Canon 989 does not mandate a specific time period for reception of the sacrament. One receives the sacrament prior to the reception of Eucharist when in a state of grave sin, so as to be in a state of grace.  While the Catechism acknowledges the seriousness of venial sins, Can. 989 does not require their confession here.

Pope Francis addressed the issue of not being able to confess directly to a priest in his remarks on March 20, 2020. The pope said, “Do what the Catechism (of the Catholic Church) says. It is very clear: If you cannot find a priest to confess to, speak directly with God, your father, and tell him the truth. Say, ‘Lord, I did this, this, this.

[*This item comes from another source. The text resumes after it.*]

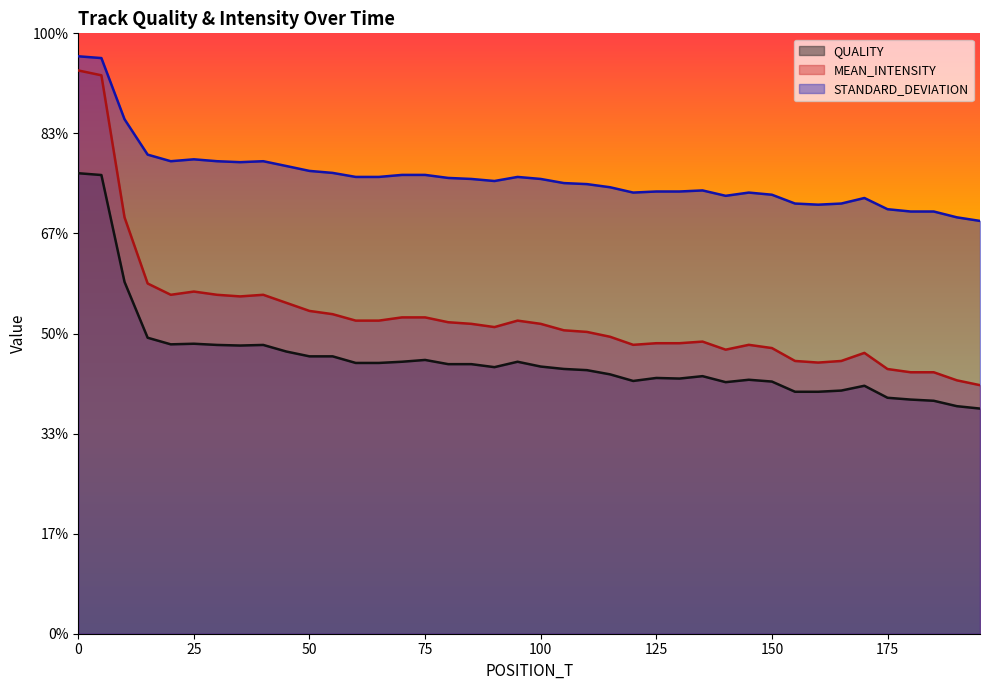

The STANDARD_DEVIATION series shows 58.5 at 55. True or false?

False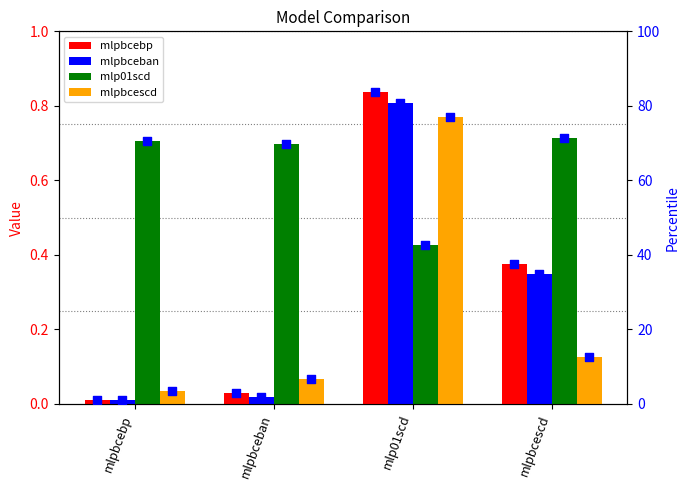

At how many categories does at least one series exceed 19?

2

Forgive me,’ and ask for pardon with all your heart.” Make an act of contrition, the pope said, and promise God, “‘I will go to confession afterward, but forgive me now.’ And immediately you will return to a state of grace with God.”    The full text of the Pope’s homily can be found at
https://zenit.org/articles/cant-go-to-confession-pope-says-talk-to-god-your-father-ask-forgiveness-full-text-of-morning-homily/

The Catechism of the Catholic Church, N. 1452, says: “When it arises from a love by which God is loved above all else, contrition is called ‘perfect’ - contrition of charity. Such contrition remits venial sins; it also obtains forgiveness of mortal sins if it includes the firm resolution to have recourse to sacramental confession as soon as possible.”

The term Easter Duty was introduced in earlier codes of canon law because of widespread neglect of the sacrament in the Middle Ages. Therefore, various church councils from the 6th C onward enacted disciplinary laws obliging the faithful to receive the Sacraments of Confession and especially Eucharist, particularly on the principal feasts.